Friday, 15 August 2014 | Tags: , , , ,
I’m sorry. It’s a powerful phrase. Perhaps even more meaningful than those other 3 little words.
     
As Canadians we’re known for being quick with an apology. And in everyday life it’s a description that fits. I’m constantly making unnecessary apologies for little everyday things. I’m sorry, are you next? Hi, sorry, can I get some help with my bags? It drives me crazy and I’m on a mission to drop it from my knee jerk vocabulary.
     
But when it comes to real apologies – the kind that actually matter to people – we’re definitely not living up to our reputation as a nation of apologizers. Case in point is this week’s concession kerfuffle between Toronto city Councillor Doug Ford and the city’s outgoing Chief of Police, Bill Blair.
     
The chief demanded a mea culpa from Ford for accusations the councillor made about the chief leaking information to the press. It took two attempts for Ford to get it right. I think everyone on earth can relate to wanting an apology and either not getting it at all or worse, getting one that is unsatisfactorily laced with lame excuses.

Dataset entries >>

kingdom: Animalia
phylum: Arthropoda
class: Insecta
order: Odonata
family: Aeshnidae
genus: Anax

Problems to solve >>
(1) In the post on apologies, how many attempts did it take Ford to get his apology right?
(2) Give again the part of the post on apologies that opens with "As Canadians we’re" and closes with "knee jerk vocabulary.", switching "mission" to "quest".
(3) Carry on the post on apologies from its final sentence.
None of these lines are needed for the work here.

Results for each task >>
(1) It took Ford two attempts.

(2)
As Canadians we’re known for being quick with an apology. And in everyday life it’s a description that fits. I’m constantly making unnecessary apologies for little everyday things. I’m sorry, are you next? Hi, sorry, can I get some help with my bags? It drives me crazy and I’m on a quest to drop it from my knee jerk vocabulary.

(3)
 
Not giving an apology where one is due is based on pride, a big fat ego and arrogance. But getting over yourself can set you free, because both giving and receiving an apology can have emotional and physical benefits (research shows it lowers blood pressure and slows the heart rate). Giving an apology frees us from the guilt we feel from hurting someone and helps us develop a deep sense of self respect. Further, it allows us to stay connected to the most important people in our lives by allowing us to be vulnerable. Ever notice that when you’ve wronged someone you automatically distance yourself from them?
 
By apologizing you are showing respect for another person and acknowledging they have a reason to be hurt and angry. It helps them move forward and to no longer see you as a threat. When you say I’m sorry the person on the receiving end will develop empathy and see you as fallible and human.
 
With all that power, it makes me wonder why so few genuine apologies are delivered. Do we all just think we’re right all the time? If you’ve got something to say sorry for, remember this:
 
First you need to make full acknowledgment of your offense. “I’m sorry I was late and caused us to miss our reservation.” Never use the word “if”. As in, “I’m sorry IF you are offended”. That statement says you take no responsibility.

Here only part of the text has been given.